Planck's constant (denoted by h) is a fundamental constant in quantum mechanics that relates the energy of a photon to its frequency. It has a fixed value in the current understanding of physics, approximately 6.62607015 x 10^(-34) joule-seconds. However, it is interesting to explore the consequences if Planck's constant were to become infinite or zero.
Planck's constant becoming infinite: If Planck's constant were to become infinitely large, it would imply that the energy levels in a quantum system become continuous rather than discrete. In other words, there would be no quantization of energy, and the wave-particle duality of matter and energy would cease to exist. This scenario would essentially resemble classical physics, where particles can possess any energy value rather than being restricted to specific levels.

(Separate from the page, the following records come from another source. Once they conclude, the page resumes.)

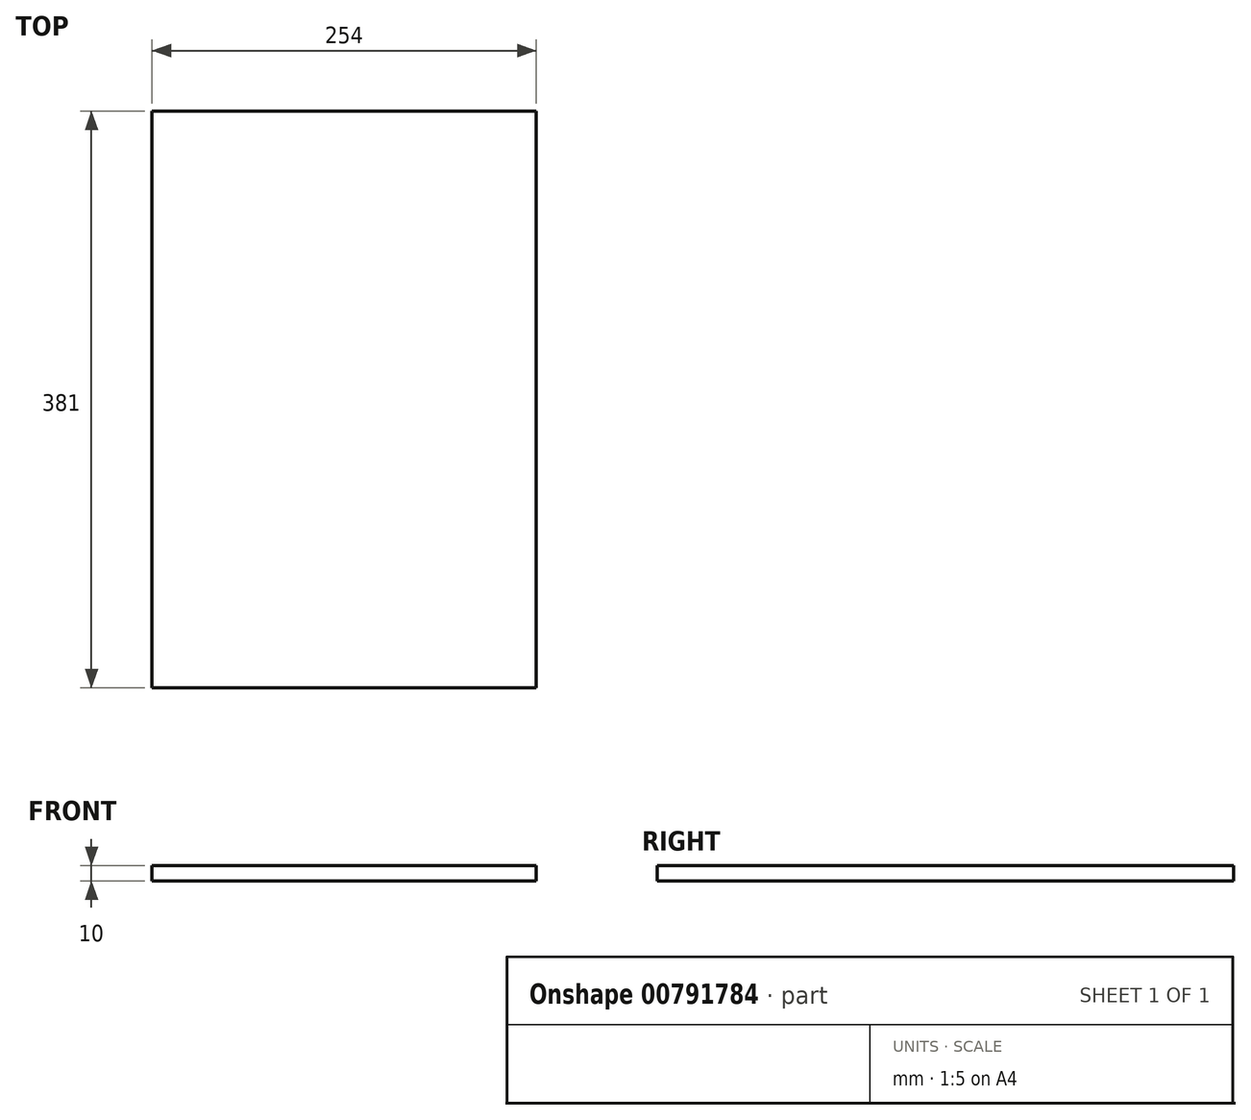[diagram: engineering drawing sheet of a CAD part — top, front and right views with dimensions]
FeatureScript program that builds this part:
annotation { "Feature Type Name" : "Feature", "Feature Type Description" : "" }
export const myFeature = defineFeature(function(context is Context, id is Id, definition is map)
    precondition{}
    {
        {
            var Q0;
            Q0=qCreatedBy(makeId("Top.planeOp"),FACE);
            var sketch = newSketch(context, id + "F0", { "sketchPlane" : qUnion([Q0])});
            skLineSegment(sketch, "E0.bottom", {"start": v(-125.1, 284.5) * mm, "end": v(128.9, 284.5) * mm});
            skLineSegment(sketch, "E0.top", {"start": v(-125.1, -96.5) * mm, "end": v(128.9, -96.5) * mm});
            skLineSegment(sketch, "E0.left", {"start": v(-125.1, 284.5) * mm, "end": v(-125.1, -96.5) * mm});
            skLineSegment(sketch, "E0.right", {"start": v(128.9, 284.5) * mm, "end": v(128.9, -96.5) * mm});
            skSolve(sketch);
        }
        {
            var Q0;
            Q0=makeQuery(id+"F0.imprint","IMPRINT",FACE,{"disambiguationData":[TD([[makeQuery(id+"F0.imprint","IMPRINT",EDGE,{"derivedFrom":sQuery(id+"F0.wireOp",EDGE,"E0.bottom")}),-1.0]])]});
            extrude(context, id + "F1", {"entities" : qUnion([Q0]), "endBound" : BoundingType.SYMMETRIC, "depth" : 10 * mm, "offsetDistance" : 25.4 * mm});
        }
    });
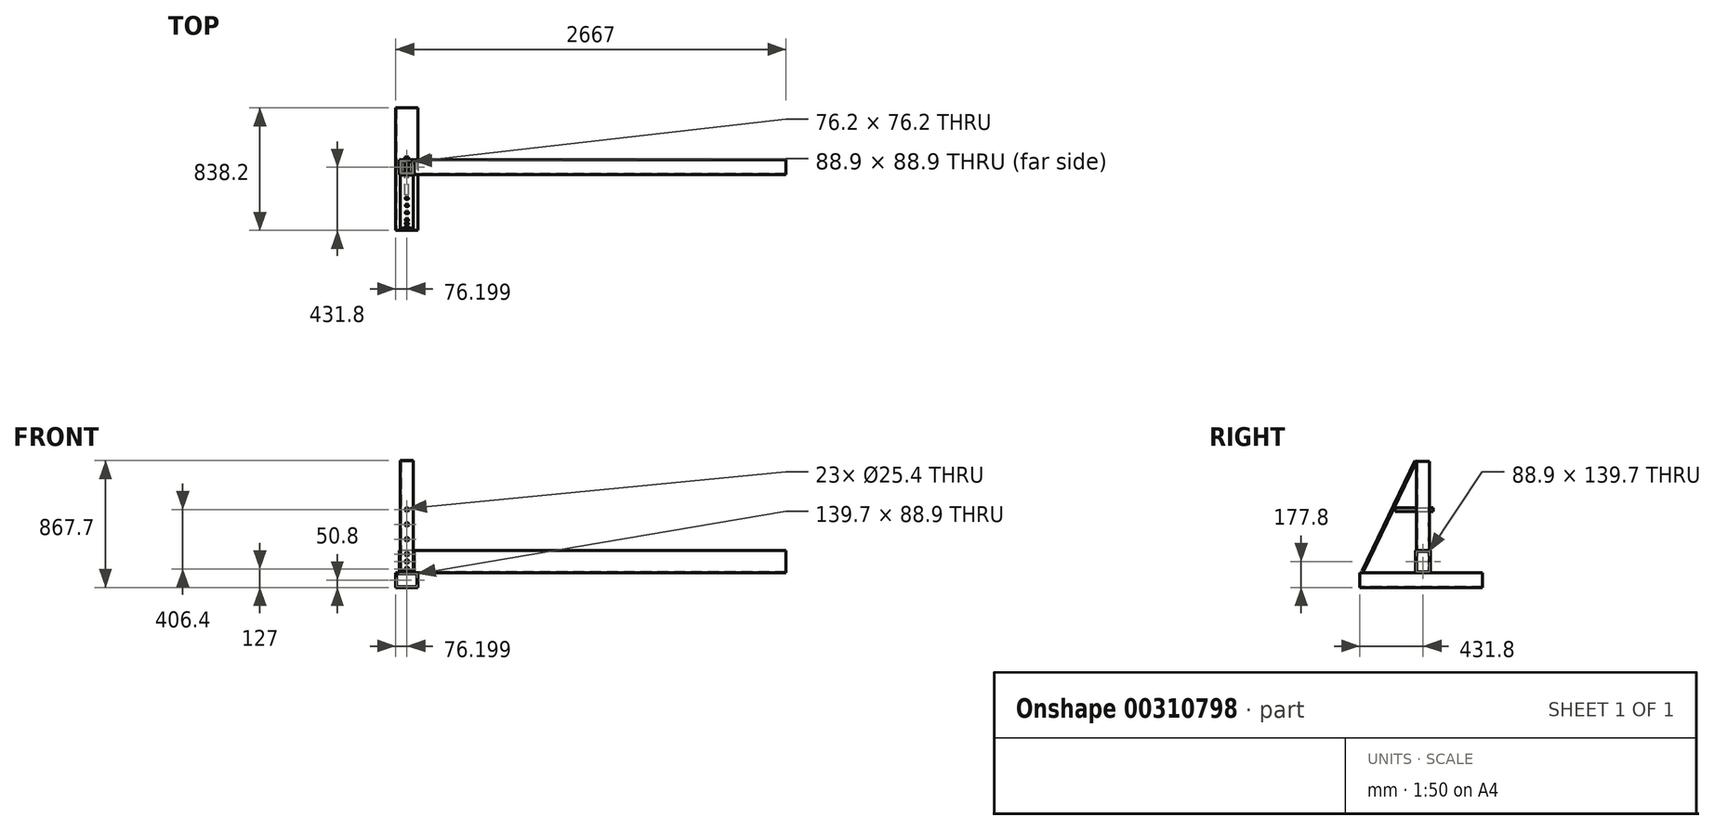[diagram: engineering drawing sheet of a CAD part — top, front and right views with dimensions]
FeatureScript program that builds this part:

Planck's constant becoming zero: If Planck's constant were to become zero, it would have significant implications. Planck's constant is a fundamental factor in the Heisenberg uncertainty principle, which states that the more precisely the position of a particle is known, the less precisely its momentum can be known, and vice versa. If Planck's constant were zero, the uncertainty principle would no longer hold. This would imply that both position and momentum could be measured with unlimited precision, which would violate the principles of quantum mechanics.
It is important to note that Planck's constant being infinite or zero is purely hypothetical and not supported by our current understanding of physics. Planck's constant is considered a fundamental constant of nature and has remained unchanged since its discovery.
Regarding the examples where such conditions might have occurred, it is highly speculative. Our current knowledge of the universe does not provide evidence for Planck's constant undergoing significant changes during the Big Bang or any other cosmic event. The laws of physics, as we understand them, are thought to have been consistent throughout the evolution of the universe. However, the earliest moments of the Big Bang involve extreme conditions that are not yet fully understood, and some theories attempt to describe these early stages. But even in these theories, Planck's constant remains a fundamental and unchanging constant.